Na redução de tributos, merece destaque a plena desoneração dos investimentos e a redução do IPI para setores que interessa estimular devido ao poder da cadeia produtiva envolvida de gerar empregos e/ou de estimular a competição. A elevação do imposto de importação, estabelecimento de preço mínimo ou quota de importação são necessários para os produtos importados com características de dumping, especialmente provenientes do leste asiático.

Falta a transparência na informação do peso de cada tributo sobre o preço dos produtos. Pouco se informa que o ICMS, de responsabilidade exclusiva dos Estados, é responsável por metade dos custos do consumo.

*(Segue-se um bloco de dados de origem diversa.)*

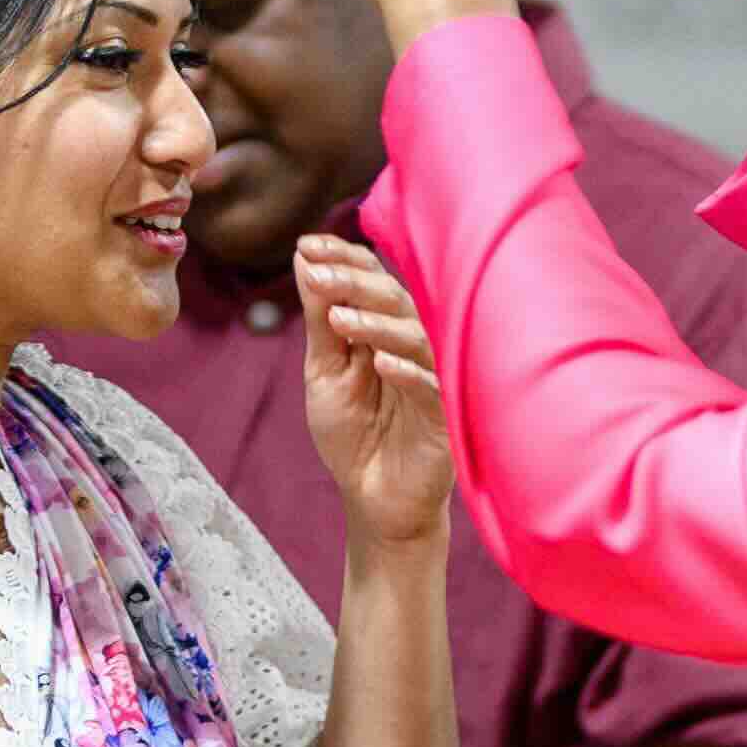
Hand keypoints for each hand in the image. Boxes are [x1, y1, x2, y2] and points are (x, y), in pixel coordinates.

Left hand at [296, 234, 454, 544]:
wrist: (376, 501)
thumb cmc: (354, 435)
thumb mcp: (324, 372)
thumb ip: (320, 320)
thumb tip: (303, 258)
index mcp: (384, 329)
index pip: (370, 279)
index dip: (342, 258)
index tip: (306, 245)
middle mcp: (411, 345)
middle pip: (394, 298)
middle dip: (354, 282)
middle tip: (317, 273)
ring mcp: (431, 378)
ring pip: (414, 337)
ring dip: (377, 323)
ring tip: (339, 319)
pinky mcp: (444, 417)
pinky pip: (431, 387)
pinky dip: (407, 372)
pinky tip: (380, 363)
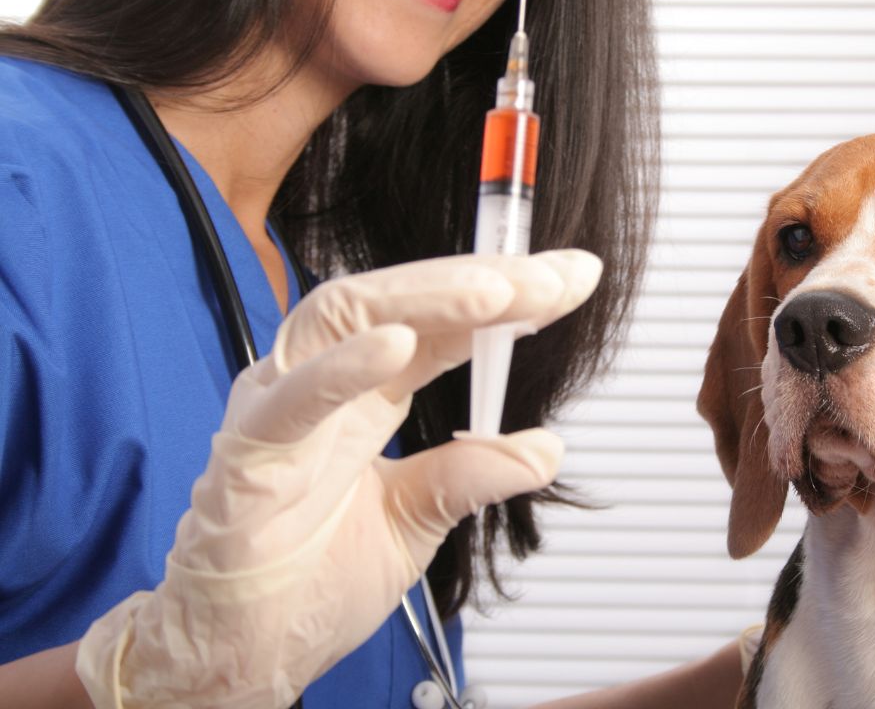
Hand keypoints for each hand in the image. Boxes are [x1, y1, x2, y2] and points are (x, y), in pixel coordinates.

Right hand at [76, 250, 601, 708]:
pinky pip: (291, 400)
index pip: (441, 325)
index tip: (572, 279)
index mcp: (364, 397)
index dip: (506, 297)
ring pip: (343, 318)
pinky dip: (342, 369)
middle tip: (553, 279)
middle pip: (400, 303)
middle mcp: (321, 387)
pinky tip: (398, 344)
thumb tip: (544, 449)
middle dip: (482, 283)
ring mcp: (280, 410)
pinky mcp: (246, 454)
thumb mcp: (414, 522)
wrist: (243, 653)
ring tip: (493, 291)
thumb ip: (470, 475)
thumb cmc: (304, 581)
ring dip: (423, 299)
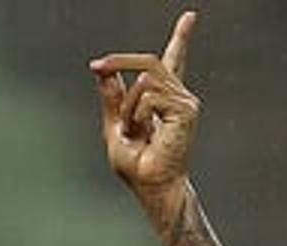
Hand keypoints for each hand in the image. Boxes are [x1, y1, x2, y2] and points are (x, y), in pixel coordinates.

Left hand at [92, 11, 199, 199]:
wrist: (151, 186)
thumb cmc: (137, 167)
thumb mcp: (115, 127)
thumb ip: (112, 99)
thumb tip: (102, 72)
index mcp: (165, 99)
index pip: (174, 61)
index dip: (182, 38)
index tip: (190, 16)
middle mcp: (179, 97)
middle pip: (148, 62)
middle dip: (119, 62)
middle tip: (96, 66)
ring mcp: (184, 102)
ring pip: (144, 81)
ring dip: (128, 106)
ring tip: (133, 131)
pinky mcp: (185, 110)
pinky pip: (148, 96)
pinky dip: (136, 114)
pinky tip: (144, 132)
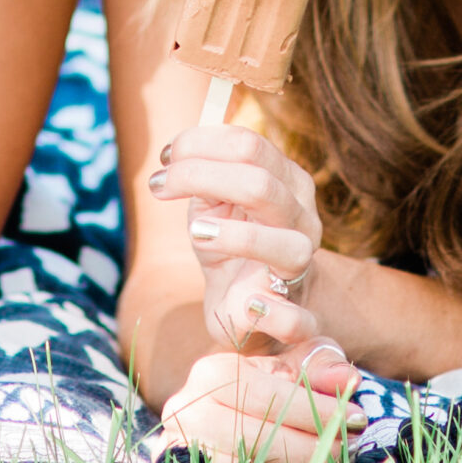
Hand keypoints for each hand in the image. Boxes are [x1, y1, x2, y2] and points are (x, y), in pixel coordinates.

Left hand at [149, 120, 324, 350]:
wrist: (251, 300)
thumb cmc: (229, 240)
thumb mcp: (214, 200)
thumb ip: (202, 171)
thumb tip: (173, 151)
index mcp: (287, 179)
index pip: (249, 145)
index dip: (199, 144)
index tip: (163, 158)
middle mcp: (303, 217)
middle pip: (260, 184)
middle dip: (199, 177)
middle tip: (158, 185)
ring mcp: (303, 265)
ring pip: (285, 243)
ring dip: (234, 236)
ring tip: (196, 232)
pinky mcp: (298, 315)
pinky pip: (295, 318)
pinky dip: (270, 313)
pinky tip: (246, 303)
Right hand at [159, 339, 365, 462]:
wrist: (210, 423)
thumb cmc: (259, 390)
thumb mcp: (287, 369)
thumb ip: (319, 368)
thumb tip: (349, 378)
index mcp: (215, 372)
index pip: (269, 393)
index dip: (316, 408)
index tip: (357, 418)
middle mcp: (191, 407)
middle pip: (259, 434)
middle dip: (311, 444)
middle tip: (347, 449)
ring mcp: (188, 448)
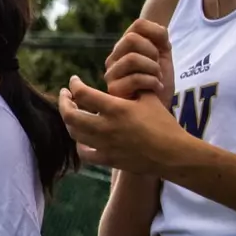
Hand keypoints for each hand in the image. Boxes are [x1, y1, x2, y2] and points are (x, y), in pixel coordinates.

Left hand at [59, 74, 188, 174]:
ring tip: (72, 112)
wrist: (172, 154)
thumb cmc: (163, 124)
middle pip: (70, 116)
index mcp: (116, 109)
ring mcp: (104, 145)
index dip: (74, 85)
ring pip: (74, 133)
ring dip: (69, 121)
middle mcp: (105, 127)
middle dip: (63, 103)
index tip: (73, 81)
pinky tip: (81, 138)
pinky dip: (79, 144)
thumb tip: (125, 76)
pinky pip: (84, 153)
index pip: (83, 94)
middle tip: (65, 95)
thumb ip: (134, 86)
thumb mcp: (150, 99)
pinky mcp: (107, 159)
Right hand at [103, 18, 175, 107]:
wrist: (162, 105)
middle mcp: (113, 59)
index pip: (138, 25)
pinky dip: (152, 82)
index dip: (156, 35)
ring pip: (131, 58)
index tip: (160, 51)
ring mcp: (111, 75)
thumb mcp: (163, 52)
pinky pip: (134, 78)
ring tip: (155, 78)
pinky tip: (155, 88)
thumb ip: (159, 35)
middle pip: (132, 39)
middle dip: (152, 52)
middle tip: (157, 67)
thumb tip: (151, 29)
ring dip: (152, 69)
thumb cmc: (160, 80)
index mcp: (123, 47)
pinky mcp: (114, 90)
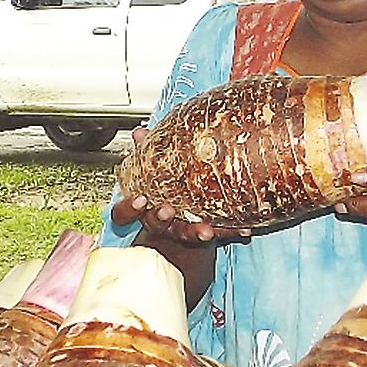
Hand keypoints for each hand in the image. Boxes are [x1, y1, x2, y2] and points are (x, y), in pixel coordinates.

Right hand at [110, 125, 249, 244]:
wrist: (182, 222)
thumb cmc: (165, 190)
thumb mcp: (154, 171)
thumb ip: (147, 153)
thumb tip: (139, 132)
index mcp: (144, 207)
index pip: (124, 213)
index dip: (129, 208)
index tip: (141, 199)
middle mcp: (158, 222)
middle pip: (155, 224)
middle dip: (161, 218)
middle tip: (168, 211)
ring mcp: (180, 231)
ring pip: (184, 234)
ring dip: (195, 232)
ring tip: (206, 230)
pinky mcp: (202, 234)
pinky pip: (215, 234)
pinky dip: (229, 231)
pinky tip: (243, 230)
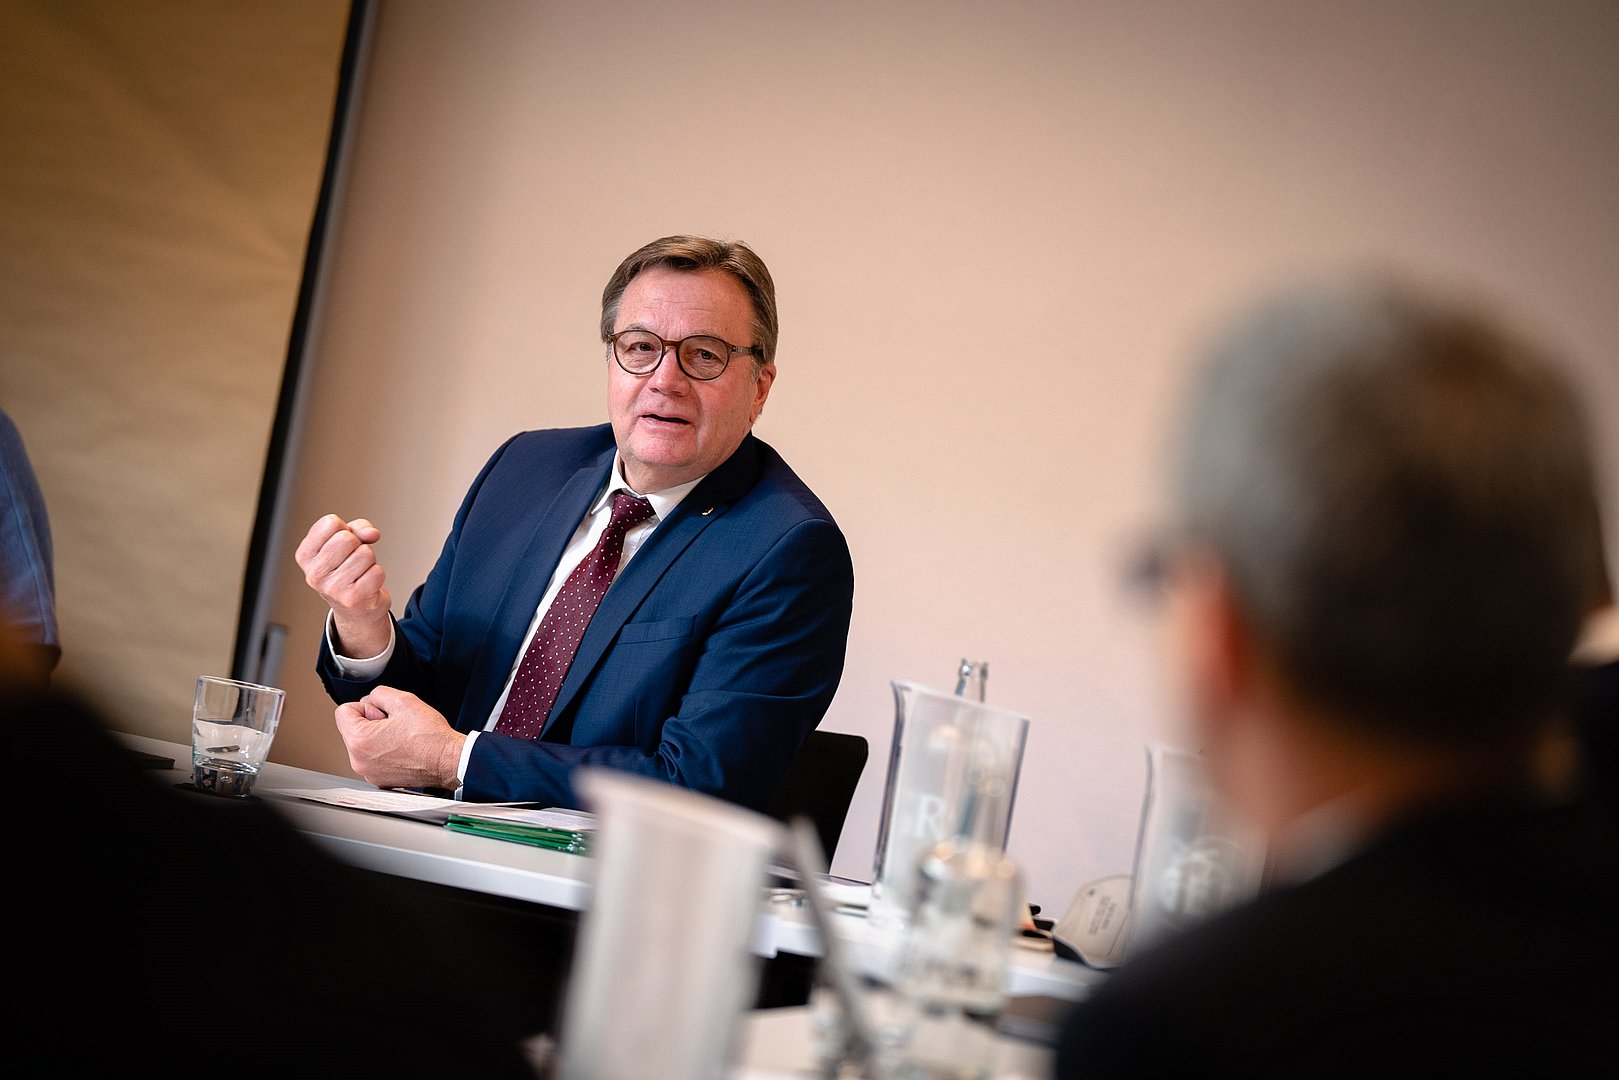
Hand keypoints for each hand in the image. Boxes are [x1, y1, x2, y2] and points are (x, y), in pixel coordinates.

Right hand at [296, 514, 391, 657]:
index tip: (342, 544)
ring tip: (360, 572)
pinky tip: (367, 583)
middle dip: (358, 545)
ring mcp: (333, 588)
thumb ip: (358, 528)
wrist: (356, 608)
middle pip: (347, 538)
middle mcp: (314, 573)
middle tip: (353, 559)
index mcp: (305, 555)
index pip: (330, 523)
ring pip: (365, 554)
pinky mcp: (353, 598)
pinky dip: (377, 575)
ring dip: (369, 561)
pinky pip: (377, 571)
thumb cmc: (348, 569)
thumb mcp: (346, 543)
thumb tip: (372, 533)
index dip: (344, 529)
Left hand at [335, 686, 465, 790]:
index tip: (384, 713)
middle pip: (352, 729)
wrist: (449, 761)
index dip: (366, 706)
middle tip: (396, 725)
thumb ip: (378, 693)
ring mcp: (369, 773)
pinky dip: (384, 752)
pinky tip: (403, 749)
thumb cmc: (430, 736)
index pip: (343, 711)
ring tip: (401, 738)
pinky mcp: (380, 780)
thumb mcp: (403, 700)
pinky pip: (373, 758)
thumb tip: (369, 700)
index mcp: (359, 740)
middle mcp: (358, 761)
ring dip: (378, 737)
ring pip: (363, 744)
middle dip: (371, 722)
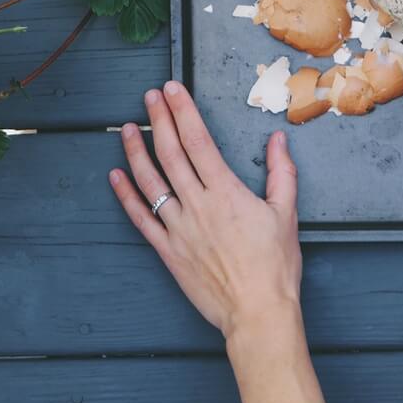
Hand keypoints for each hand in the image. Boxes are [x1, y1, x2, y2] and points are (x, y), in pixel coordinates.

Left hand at [109, 81, 302, 340]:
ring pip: (150, 181)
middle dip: (159, 120)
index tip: (172, 90)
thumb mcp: (286, 214)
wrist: (257, 313)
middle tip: (150, 97)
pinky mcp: (168, 251)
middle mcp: (197, 205)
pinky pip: (141, 219)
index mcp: (226, 192)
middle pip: (170, 153)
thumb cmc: (274, 268)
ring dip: (136, 151)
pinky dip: (126, 196)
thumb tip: (278, 141)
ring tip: (128, 128)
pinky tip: (116, 177)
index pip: (198, 140)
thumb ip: (281, 173)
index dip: (183, 111)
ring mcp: (179, 228)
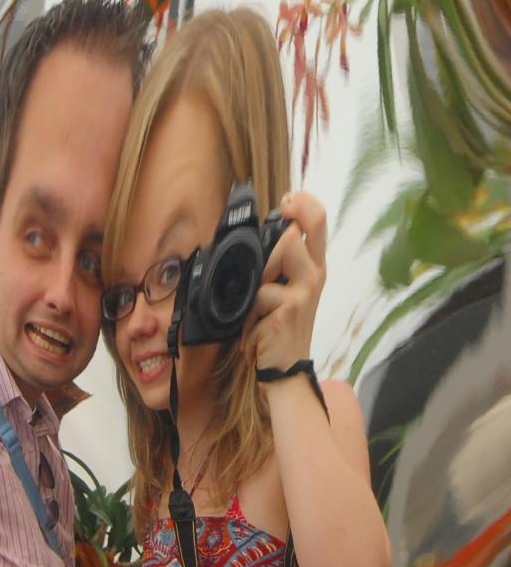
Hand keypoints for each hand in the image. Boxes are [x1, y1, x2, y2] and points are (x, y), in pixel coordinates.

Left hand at [241, 190, 326, 370]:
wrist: (285, 368)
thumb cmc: (278, 327)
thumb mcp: (280, 292)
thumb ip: (274, 266)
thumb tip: (256, 242)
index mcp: (312, 266)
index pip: (318, 222)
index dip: (304, 204)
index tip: (287, 199)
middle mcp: (314, 274)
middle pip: (297, 233)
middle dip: (273, 240)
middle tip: (264, 262)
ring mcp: (305, 291)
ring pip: (279, 256)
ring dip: (257, 282)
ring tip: (256, 309)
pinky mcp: (291, 308)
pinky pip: (259, 294)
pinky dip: (248, 315)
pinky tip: (254, 332)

Além disso, suas alíquotas para o mesmo produto variam de Estado para Estado, sendo fundamental a comparação entre essas alíquotas para evidenciar os Estados que mais abusam da tributação do ICMS e quais os que procuram estimular as atividades em seu território.

Quanto à burocracia, tem-se quase tudo por fazer para simplificar a vida das pessoas e das empresas, a começar pela redução das exigências de excesso de documentação para obter qualquer autorização e/ou comprovação por parte dos órgãos públicos. Conforme pregava o saudoso Hélio Beltrão, deve-se partir do princípio de que os cidadãos são honestos salvo prova em contrário. Como isso não ocorre, cria-se um cipoal de controles que punem o conjunto da sociedade devido a uma minoria que transgride, pois sempre acha um jeito de se livrar desses controles e a impunidade garante isso. Nos países com maior nível de cidadania os que delinquem têm punição dura. Aqui, escapam pela lerdeza da Justiça.

Creio que, trilhando esse caminho de fortalecimento do mercado interno e de redução do custo Brasil, o País tem condições de manter nível elevado de crescimento sem riscos de inflação. Vejo perspectivas favoráveis, desde que não se adote a política de pé no freio da economia motivada por receio da inflação e déficit externo.